- Kutipan Halaman:
+-------+

Advertisement
Advertisement
Advertisement
INFOGRAFIS INDEKS
Advertisement

Din Syamsuddin Minta Muhammadiyah Tolak Pemberian Konsensi Tambang Batubara dari Pemerintah

Fakhrizal Fakhri , Jurnalis-Selasa, 04 Juni 2024 |16:14 WIB
   Din Syamsuddin Minta Muhammadiyah Tolak Pemberian Konsensi Tambang Batubara dari Pemerintah
Din Syamsuddin (Foto: Dok Okezone)
A
A
A

 

JAKARTA - Ketua Pimpinan Ranting Muhammadiyah Pondok Labu M. Din Syamsuddin mengomentari soal wacana pemerintah memberikan konsensi tambang batubara kepada Muhammadiyah dan Nahdlatul Ulama (NU).

"Dengan husnuzon pemberian konsesi tambang batubara untuk Ormas Keagamaan seperti NU dan Muhammadiyah dapat dinilai positif sebagai bentuk perhatian pemerintah kepada mereka," ujarnya, Selasa (6/4/2024).

"Namun, hal demikian sangat terlambat, dan motifnya terkesan utk mengambil hati. Maka, suuzon tak terhindarkan," imbuhnya.

Sebagai warga Muhammadiyah, Din mengusulkan kepada PP Muhammadiyah untuk menolak tawaran Menteri Bahlil dan Presiden Jokowi terhadap izin tambang itu. Pemberian itu lebih banyak mudharat dari pada maslahatnya. "Muhammadiyah harus menjadi penyelesai masalah bangsa (problem maker), bukan bagian dari masalah (a part of the problem)," tutur dia.

Din Syamsuddin menceritakan sewaktu dirinya diminta menjadi Utusan Khusus Presiden untuk Dialog dan Kerja sama Antar Agama dan Peradaban, yang sempat ditolaknya dua kali. Saat itu, lanjut Din, dirinya mempersyaratkan agar Presiden Joko Widodo (Jokowi) menanggulangi ketakadilan ekonomi antara kelompok segelintiran yang menguasai aset nasional di atas 60% dan umat Islam yang terpuruk dalam bidang ekonomi.

+-------+

- Data Mentah:

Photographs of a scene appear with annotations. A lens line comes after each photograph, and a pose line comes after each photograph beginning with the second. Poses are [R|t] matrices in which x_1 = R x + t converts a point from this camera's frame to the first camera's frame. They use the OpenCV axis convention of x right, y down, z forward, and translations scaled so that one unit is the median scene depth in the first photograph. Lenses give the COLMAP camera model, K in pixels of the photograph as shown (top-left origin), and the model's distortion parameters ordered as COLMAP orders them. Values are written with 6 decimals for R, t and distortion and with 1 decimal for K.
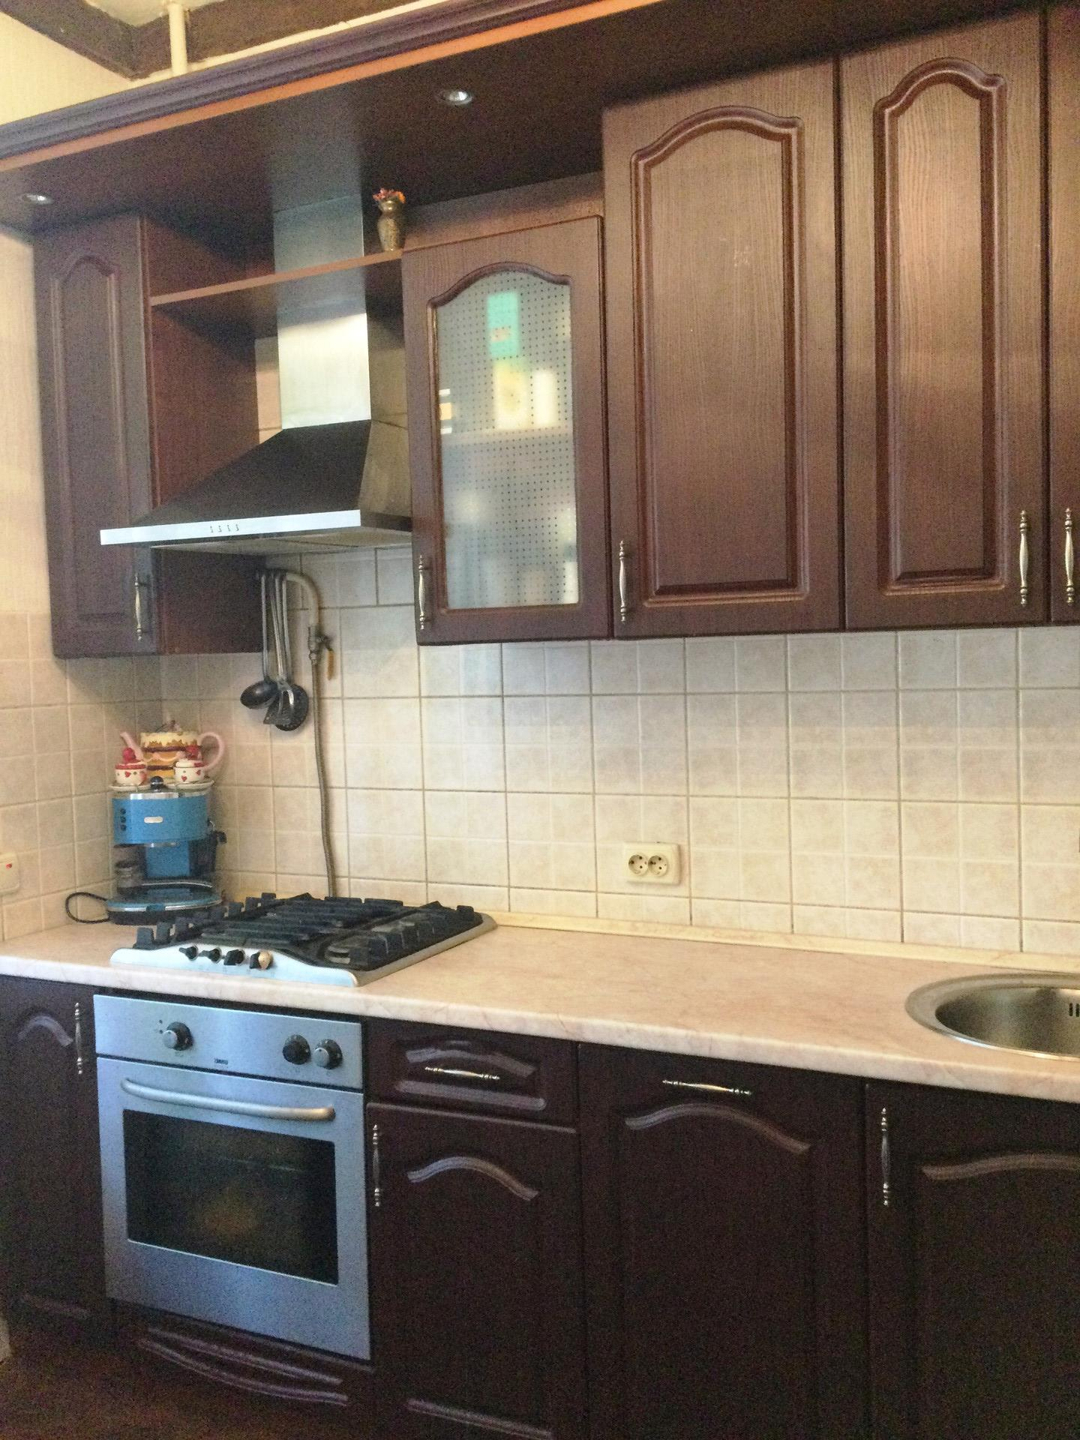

+-------+

- Tugas: Sebutkan semua nama orang yang muncul dalam kutipan halaman tentang konsesi tambang batubara.

- Hasil Tugas:
- Fakhrizal Fakhri
- M. Din Syamsuddin
- Bahlil
- Joko Widodo (Jokowi)